Task prompt:
Find and copy every line in the records that includes the string "wrist".

Items from a data source:
%%
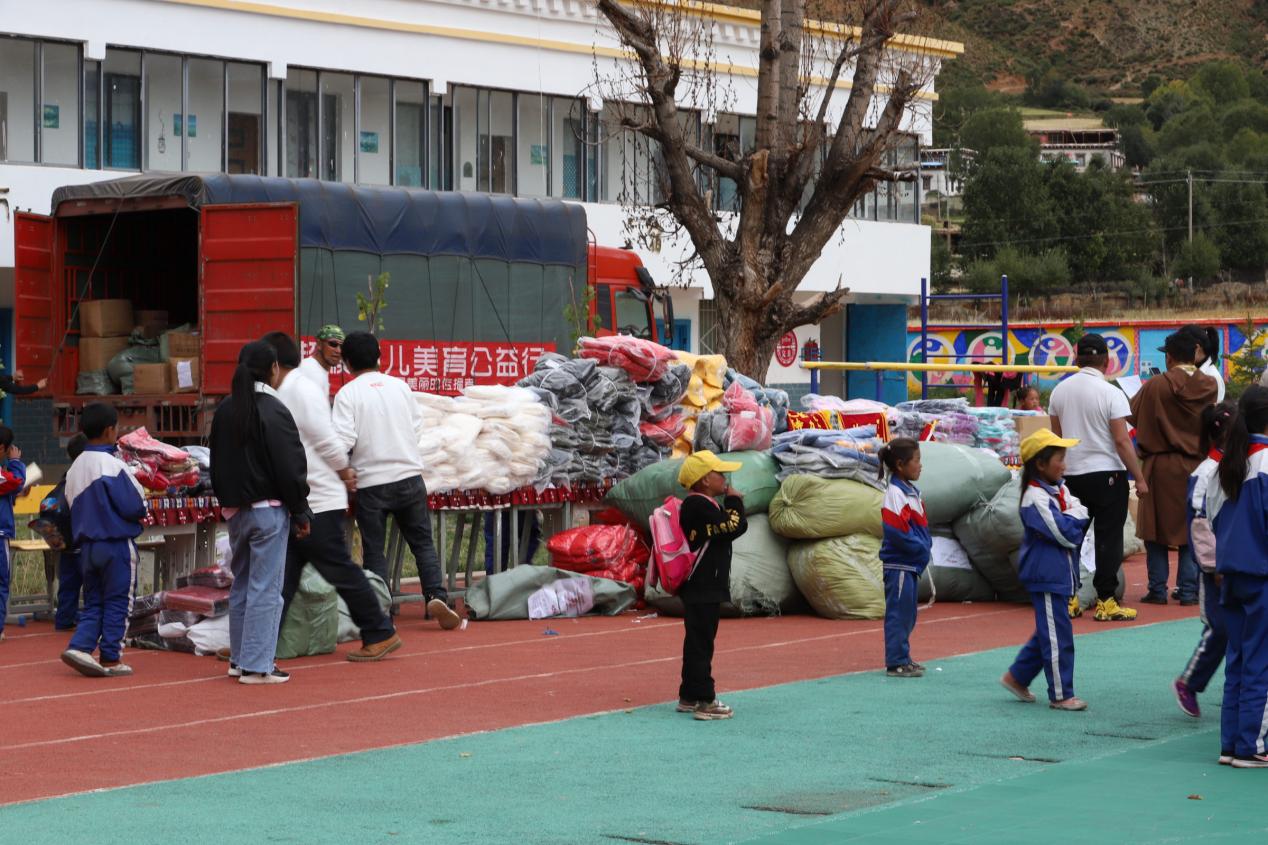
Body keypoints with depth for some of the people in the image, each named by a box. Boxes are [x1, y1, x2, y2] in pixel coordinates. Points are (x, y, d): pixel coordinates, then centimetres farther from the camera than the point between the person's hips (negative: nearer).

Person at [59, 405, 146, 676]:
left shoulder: (75, 468, 6)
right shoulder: (112, 465, -16)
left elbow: (73, 506, 13)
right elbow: (134, 507, -17)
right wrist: (141, 511, 4)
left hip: (87, 544, 7)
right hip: (116, 543, -7)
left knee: (92, 603, 13)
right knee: (117, 603, 3)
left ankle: (79, 647, -4)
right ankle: (110, 659, 5)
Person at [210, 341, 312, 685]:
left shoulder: (224, 411, 8)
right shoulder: (273, 412, -14)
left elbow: (217, 465, 16)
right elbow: (291, 468, -13)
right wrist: (301, 514, -5)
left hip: (234, 510, 7)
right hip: (268, 510, -7)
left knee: (241, 585, 16)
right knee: (265, 588, -4)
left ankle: (239, 659, 22)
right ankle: (257, 666, -4)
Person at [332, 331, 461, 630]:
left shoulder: (348, 394, -8)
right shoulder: (400, 386, 3)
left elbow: (343, 439, -16)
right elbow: (417, 428, 8)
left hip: (371, 483, -3)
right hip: (409, 475, 3)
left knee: (374, 550, 7)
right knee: (422, 542, 12)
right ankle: (436, 596, -5)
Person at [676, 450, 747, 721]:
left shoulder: (704, 505, 17)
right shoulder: (698, 506, -16)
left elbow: (738, 527, 19)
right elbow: (731, 528, -20)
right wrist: (734, 501, -9)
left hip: (704, 588, 11)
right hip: (702, 589, -11)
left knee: (697, 642, 16)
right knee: (700, 643, -9)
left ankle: (689, 697, 23)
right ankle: (704, 701, -10)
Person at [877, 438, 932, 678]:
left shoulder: (911, 491, 13)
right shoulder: (895, 494, -17)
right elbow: (896, 531, -24)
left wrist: (926, 546, 4)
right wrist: (920, 548, -15)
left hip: (912, 564, 10)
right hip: (899, 565, -10)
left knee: (907, 615, 15)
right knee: (898, 613, -4)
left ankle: (903, 657, 24)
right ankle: (896, 663, 1)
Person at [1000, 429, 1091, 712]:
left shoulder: (1061, 491, 12)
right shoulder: (1036, 497, -18)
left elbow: (1078, 529, 13)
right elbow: (1063, 532, -23)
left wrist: (1077, 517, -7)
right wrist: (1076, 515, -6)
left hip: (1060, 575, 9)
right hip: (1045, 576, -9)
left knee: (1048, 632, 17)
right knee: (1057, 637, -4)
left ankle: (1017, 677, 28)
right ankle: (1060, 695, 3)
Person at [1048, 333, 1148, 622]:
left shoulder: (1060, 391, 5)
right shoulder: (1110, 393, -11)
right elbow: (1122, 440, -13)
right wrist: (1139, 479, -7)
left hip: (1071, 475, 5)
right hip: (1107, 473, -5)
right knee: (1108, 540, 0)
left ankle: (1068, 599, 14)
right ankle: (1105, 602, 0)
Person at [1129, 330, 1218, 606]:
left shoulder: (1155, 386, -13)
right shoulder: (1209, 386, -4)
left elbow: (1132, 415, -3)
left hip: (1161, 465, -2)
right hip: (1196, 466, 2)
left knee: (1156, 529, 8)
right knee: (1191, 530, 9)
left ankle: (1158, 589, 7)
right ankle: (1188, 590, 6)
%%
Answer section:
right wrist: (141, 511, 4)
right wrist: (301, 514, -5)
right wrist: (734, 501, -9)
left wrist: (926, 546, 4)
right wrist: (920, 548, -15)
left wrist: (1077, 517, -7)
right wrist: (1076, 515, -6)
right wrist: (1139, 479, -7)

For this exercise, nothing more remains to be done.